Pictures are to be left out, and only the lines below starting at the one with "focal_35mm: 82" and ending at the one with "focal_mm: 15" are to be reproduced, each exactly, both ends included.
AVAILABLE DATA section start
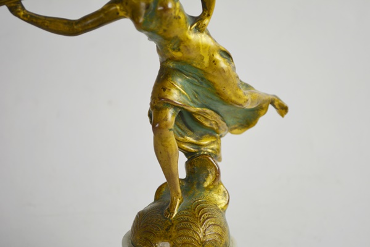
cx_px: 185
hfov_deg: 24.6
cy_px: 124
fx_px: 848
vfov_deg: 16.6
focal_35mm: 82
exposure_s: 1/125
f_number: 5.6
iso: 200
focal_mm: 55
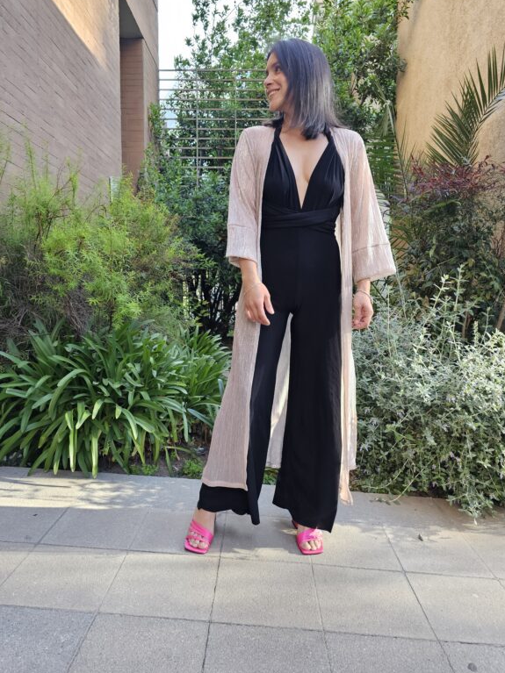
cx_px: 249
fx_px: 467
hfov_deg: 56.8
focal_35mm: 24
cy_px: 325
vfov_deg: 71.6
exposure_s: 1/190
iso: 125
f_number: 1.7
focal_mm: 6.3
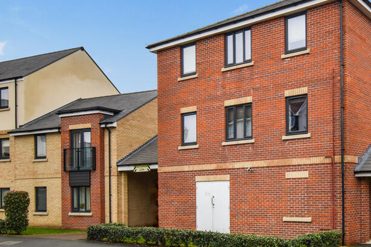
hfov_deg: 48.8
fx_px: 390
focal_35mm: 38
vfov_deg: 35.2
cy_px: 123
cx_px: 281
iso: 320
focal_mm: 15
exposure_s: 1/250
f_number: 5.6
AVAILABLE DATA section end
AVAILABLE DATA section start
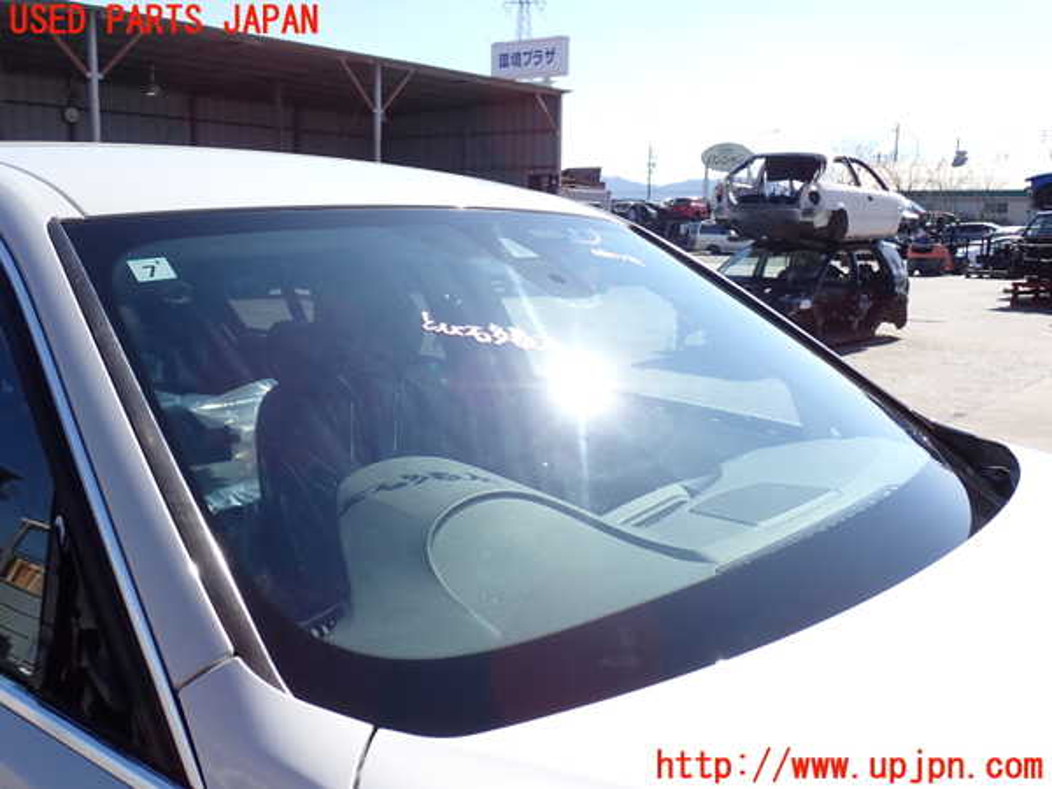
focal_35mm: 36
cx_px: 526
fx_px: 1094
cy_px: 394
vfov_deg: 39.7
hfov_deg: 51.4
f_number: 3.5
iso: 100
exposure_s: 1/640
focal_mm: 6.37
AVAILABLE DATA section end
AVAILABLE DATA section start
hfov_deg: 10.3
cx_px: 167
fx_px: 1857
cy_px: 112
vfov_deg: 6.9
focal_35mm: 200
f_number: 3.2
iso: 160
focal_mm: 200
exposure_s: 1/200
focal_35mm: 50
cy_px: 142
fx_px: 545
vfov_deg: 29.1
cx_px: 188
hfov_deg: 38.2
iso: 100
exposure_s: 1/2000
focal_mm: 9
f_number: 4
AVAILABLE DATA section end
* _RESPONSE AREA_
focal_35mm: 82
exposure_s: 1/125
f_number: 5.6
iso: 200
focal_mm: 55
cx_px: 249
fx_px: 467
hfov_deg: 56.8
focal_35mm: 24
cy_px: 325
vfov_deg: 71.6
exposure_s: 1/190
iso: 125
f_number: 1.7
focal_mm: 6.3
hfov_deg: 48.8
fx_px: 390
focal_35mm: 38
vfov_deg: 35.2
cy_px: 123
cx_px: 281
iso: 320
focal_mm: 15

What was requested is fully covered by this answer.